▶ _INSTRUCTIONS FOR THE TASK_
A single stretch of the material below is to be transcribed exactly, starting at the line with "### Different Microservices" and ending after the line with "- Asymmetric Encryption".
-.-.-
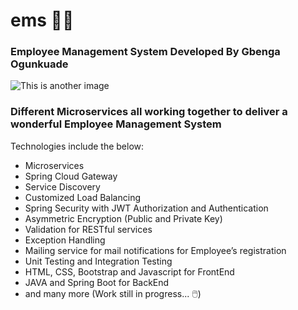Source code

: # ems 👷‍♂️
### Employee Management System Developed By **Gbenga Ogunkuade**

![This is another image](https://github.com/gbengaogunkuade/ems/blob/main/EMS-HOMEPAGE.png)

### Different Microservices all working together to deliver a wonderful Employee Management System

Technologies include the below:
- Microservices
- Spring Cloud Gateway
- Service Discovery
- Customized Load Balancing
- Spring Security with JWT Authorization and Authentication
- Asymmetric Encryption (Public and Private Key)
- Validation for RESTful services
- Exception Handling
- Mailing service for mail notifications for Employee’s registration
- Unit Testing and Integration Testing
- HTML, CSS, Bootstrap and Javascript for FrontEnd
- JAVA and Spring Boot for BackEnd
- and many more (Work still in progress... 🖱️)




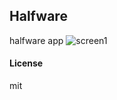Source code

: ## Halfware

halfware app
![screen1](https://github.com/user-attachments/assets/5ee1c6a7-bf03-4b58-8d12-2861b4eb48bf)

#### License

mit
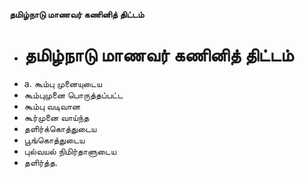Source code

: **தமிழ்நாடு மாணவர் கணினித் திட்டம்**
- # தமிழ்நாடு மாணவர் கணினித் திட்டம்
- a. கூம்பு முனையுடைய
- கூம்புமுனை பொருத்தப்பட்ட
- கூம்பு வடிவான
- கூர்முனை வாய்ந்த
- தளிர்க்கொத்துடைய
- பூங்கொத்துடைய
- புல்வயல் நிமிர்தாளுடைய
- தளிர்த்த.

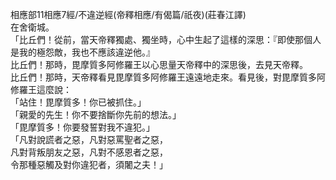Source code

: 相應部11相應7經/不違逆經(帝釋相應/有偈篇/祇夜)(莊春江譯)  
在舍衛城。  
「比丘們！從前，當天帝釋獨處、獨坐時，心中生起了這樣的深思：『即使那個人是我的極怨敵，我也不應該違逆他。』  
比丘們！那時，毘摩質多阿修羅王以心思量天帝釋中的深思後，去見天帝釋。  
比丘們！那時，天帝釋看見毘摩質多阿修羅王遠遠地走來。看見後，對毘摩質多阿修羅王這麼說：  
「站住！毘摩質多！你已被抓住。」  
「親愛的先生！你不要捨斷你先前的想法。」  
「毘摩質多！你要發誓對我不違犯。」  
「凡對說謊者之惡，凡對惡罵聖者之惡，  
凡對背叛朋友之惡，凡對不感恩者之惡，  
令那種惡觸及對你違犯者，須闍之夫！」  
  
  
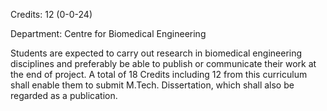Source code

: Credits: 12 (0-0-24)

Department: Centre for Biomedical Engineering

Students are expected to carry out research in biomedical engineering disciplines and preferably be able to publish or communicate their work at the end of project. A total of 18 Credits including 12 from this curriculum shall enable them to submit M.Tech. Dissertation, which shall also be regarded as a publication.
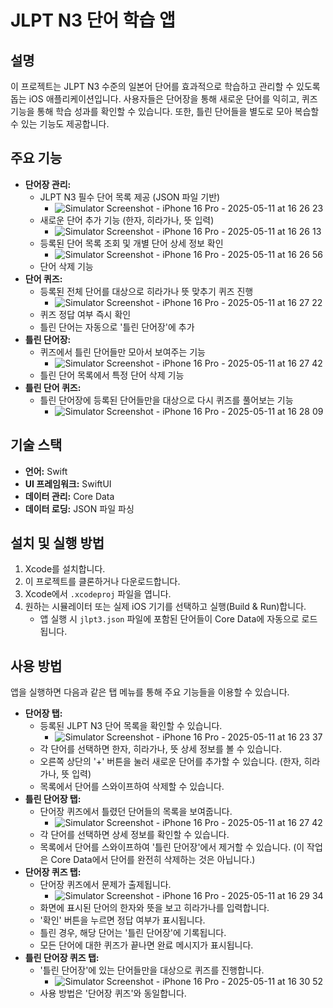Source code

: # JLPT N3 단어 학습 앱

## 설명

이 프로젝트는 JLPT N3 수준의 일본어 단어를 효과적으로 학습하고 관리할 수 있도록 돕는 iOS 애플리케이션입니다. 사용자들은 단어장을 통해 새로운 단어를 익히고, 퀴즈 기능을 통해 학습 성과를 확인할 수 있습니다. 또한, 틀린 단어들을 별도로 모아 복습할 수 있는 기능도 제공합니다.

## 주요 기능

* **단어장 관리:**
    * JLPT N3 필수 단어 목록 제공 (JSON 파일 기반)
        * ![Simulator Screenshot - iPhone 16 Pro - 2025-05-11 at 16 26 23](https://github.com/user-attachments/assets/5245955f-ae34-4239-8f42-70e25a598eee)
    * 새로운 단어 추가 기능 (한자, 히라가나, 뜻 입력)
        * ![Simulator Screenshot - iPhone 16 Pro - 2025-05-11 at 16 26 13](https://github.com/user-attachments/assets/a7f33c4d-9c07-4dd7-92a1-ee097370ccdb)
    * 등록된 단어 목록 조회 및 개별 단어 상세 정보 확인
        * ![Simulator Screenshot - iPhone 16 Pro - 2025-05-11 at 16 26 56](https://github.com/user-attachments/assets/e51a353c-270c-4356-b6da-37e7bb8a2c8d)
    * 단어 삭제 기능
* **단어 퀴즈:**
    * 등록된 전체 단어를 대상으로 히라가나 뜻 맞추기 퀴즈 진행
        * ![Simulator Screenshot - iPhone 16 Pro - 2025-05-11 at 16 27 22](https://github.com/user-attachments/assets/b029bcfa-e338-47b8-af22-15dd3f9b1745)
    * 퀴즈 정답 여부 즉시 확인
    * 틀린 단어는 자동으로 '틀린 단어장'에 추가
* **틀린 단어장:**
    * 퀴즈에서 틀린 단어들만 모아서 보여주는 기능
        * ![Simulator Screenshot - iPhone 16 Pro - 2025-05-11 at 16 27 42](https://github.com/user-attachments/assets/f141092b-dc90-40af-86de-ddf92f49eea9)
    * 틀린 단어 목록에서 특정 단어 삭제 기능
* **틀린 단어 퀴즈:**
    * 틀린 단어장에 등록된 단어들만을 대상으로 다시 퀴즈를 풀어보는 기능
        * ![Simulator Screenshot - iPhone 16 Pro - 2025-05-11 at 16 28 09](https://github.com/user-attachments/assets/0af00e71-7b55-4abb-ab3e-1501776ebd17)

## 기술 스택

* **언어:** Swift
* **UI 프레임워크:** SwiftUI
* **데이터 관리:** Core Data
* **데이터 로딩:** JSON 파일 파싱

## 설치 및 실행 방법

1.  Xcode를 설치합니다.
2.  이 프로젝트를 클론하거나 다운로드합니다.
3.  Xcode에서 `.xcodeproj` 파일을 엽니다.
4.  원하는 시뮬레이터 또는 실제 iOS 기기를 선택하고 실행(Build & Run)합니다.
    * 앱 실행 시 `jlpt3.json` 파일에 포함된 단어들이 Core Data에 자동으로 로드됩니다.

## 사용 방법

앱을 실행하면 다음과 같은 탭 메뉴를 통해 주요 기능들을 이용할 수 있습니다.

* **단어장 탭:**
    * 등록된 JLPT N3 단어 목록을 확인할 수 있습니다.
        * ![Simulator Screenshot - iPhone 16 Pro - 2025-05-11 at 16 23 37](https://github.com/user-attachments/assets/5648f466-fbb5-4490-886e-b6de78bd5642)
    * 각 단어를 선택하면 한자, 히라가나, 뜻 상세 정보를 볼 수 있습니다.
    * 오른쪽 상단의 '+' 버튼을 눌러 새로운 단어를 추가할 수 있습니다. (한자, 히라가나, 뜻 입력)
    * 목록에서 단어를 스와이프하여 삭제할 수 있습니다.
* **틀린 단어장 탭:**
    * 단어장 퀴즈에서 틀렸던 단어들의 목록을 보여줍니다.
        * ![Simulator Screenshot - iPhone 16 Pro - 2025-05-11 at 16 27 42](https://github.com/user-attachments/assets/b167d9cb-f239-40ba-9c01-0d919c5fa633)
    * 각 단어를 선택하면 상세 정보를 확인할 수 있습니다.
    * 목록에서 단어를 스와이프하여 '틀린 단어장'에서 제거할 수 있습니다. (이 작업은 Core Data에서 단어를 완전히 삭제하는 것은 아닙니다.)
* **단어장 퀴즈 탭:**
    * 단어장 퀴즈에서 문제가 출제됩니다.
        * ![Simulator Screenshot - iPhone 16 Pro - 2025-05-11 at 16 29 34](https://github.com/user-attachments/assets/77339c96-cff3-4157-a41e-766c78a09e78)
    * 화면에 표시된 단어의 한자와 뜻을 보고 히라가나를 입력합니다.
    * '확인' 버튼을 누르면 정답 여부가 표시됩니다.
    * 틀린 경우, 해당 단어는 '틀린 단어장'에 기록됩니다.
    * 모든 단어에 대한 퀴즈가 끝나면 완료 메시지가 표시됩니다.
* **틀린 단어장 퀴즈 탭:**
    * '틀린 단어장'에 있는 단어들만을 대상으로 퀴즈를 진행합니다.
        * ![Simulator Screenshot - iPhone 16 Pro - 2025-05-11 at 16 30 52](https://github.com/user-attachments/assets/840393a0-d901-4c20-8fcb-ce8ea2c0bb8f)
    * 사용 방법은 '단어장 퀴즈'와 동일합니다.
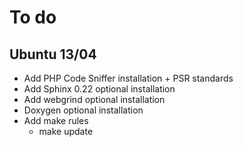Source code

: # To do

## Ubuntu 13/04
- Add PHP Code Sniffer installation + PSR standards
- Add Sphinx 0.22 optional installation
- Add webgrind optional installation
- Doxygen optional installation
- Add make rules
  - make update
-.-.-
▶ _EXPECTED ANSWER_
### Different Microservices all working together to deliver a wonderful Employee Management System

Technologies include the below:
- Microservices
- Spring Cloud Gateway
- Service Discovery
- Customized Load Balancing
- Spring Security with JWT Authorization and Authentication
- Asymmetric Encryption (Public and Private Key)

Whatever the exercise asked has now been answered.